((

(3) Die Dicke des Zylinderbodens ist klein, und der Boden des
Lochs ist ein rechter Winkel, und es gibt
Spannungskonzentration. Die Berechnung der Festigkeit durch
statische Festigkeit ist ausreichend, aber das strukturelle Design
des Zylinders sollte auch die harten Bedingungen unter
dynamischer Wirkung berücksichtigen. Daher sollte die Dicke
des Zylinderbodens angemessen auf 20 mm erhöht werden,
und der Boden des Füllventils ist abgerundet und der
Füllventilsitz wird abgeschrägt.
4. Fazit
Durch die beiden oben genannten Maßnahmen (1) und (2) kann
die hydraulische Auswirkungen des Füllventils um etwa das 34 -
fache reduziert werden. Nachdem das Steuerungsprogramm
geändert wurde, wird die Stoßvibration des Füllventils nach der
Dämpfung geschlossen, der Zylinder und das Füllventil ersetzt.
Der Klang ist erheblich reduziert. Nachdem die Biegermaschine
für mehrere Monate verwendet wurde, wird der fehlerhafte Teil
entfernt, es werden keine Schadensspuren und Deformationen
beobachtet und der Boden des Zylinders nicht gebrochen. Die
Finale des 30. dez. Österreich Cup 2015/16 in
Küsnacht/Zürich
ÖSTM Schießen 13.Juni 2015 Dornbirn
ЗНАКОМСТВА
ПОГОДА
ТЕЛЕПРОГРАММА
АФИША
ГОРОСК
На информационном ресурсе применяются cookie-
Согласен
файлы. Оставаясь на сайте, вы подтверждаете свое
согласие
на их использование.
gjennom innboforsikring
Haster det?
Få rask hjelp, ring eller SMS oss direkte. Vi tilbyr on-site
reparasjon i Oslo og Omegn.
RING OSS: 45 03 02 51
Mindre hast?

))
((

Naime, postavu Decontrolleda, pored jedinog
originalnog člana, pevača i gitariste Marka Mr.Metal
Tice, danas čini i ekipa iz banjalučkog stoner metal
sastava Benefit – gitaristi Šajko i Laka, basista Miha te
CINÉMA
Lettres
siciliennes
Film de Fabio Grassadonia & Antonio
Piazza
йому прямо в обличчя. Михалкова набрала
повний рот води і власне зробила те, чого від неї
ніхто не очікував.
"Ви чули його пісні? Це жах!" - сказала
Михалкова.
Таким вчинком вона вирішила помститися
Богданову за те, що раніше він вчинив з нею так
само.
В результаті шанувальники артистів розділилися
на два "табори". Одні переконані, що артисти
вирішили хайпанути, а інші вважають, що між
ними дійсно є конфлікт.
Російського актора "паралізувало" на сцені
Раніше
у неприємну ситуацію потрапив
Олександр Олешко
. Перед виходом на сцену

))

WHAT THE TASK REQUIRES: Looking at the data above, return every line from the one with "Tice, danas čini" down to the one with "виходом на сцену", exactly and inclusively.

SOLVED EXERCISE:
Tice, danas čini i ekipa iz banjalučkog stoner metal
sastava Benefit – gitaristi Šajko i Laka, basista Miha te
CINÉMA
Lettres
siciliennes
Film de Fabio Grassadonia & Antonio
Piazza
йому прямо в обличчя. Михалкова набрала
повний рот води і власне зробила те, чого від неї
ніхто не очікував.
"Ви чули його пісні? Це жах!" - сказала
Михалкова.
Таким вчинком вона вирішила помститися
Богданову за те, що раніше він вчинив з нею так
само.
В результаті шанувальники артистів розділилися
на два "табори". Одні переконані, що артисти
вирішили хайпанути, а інші вважають, що між
ними дійсно є конфлікт.
Російського актора "паралізувало" на сцені
Раніше
у неприємну ситуацію потрапив
Олександр Олешко
. Перед виходом на сцену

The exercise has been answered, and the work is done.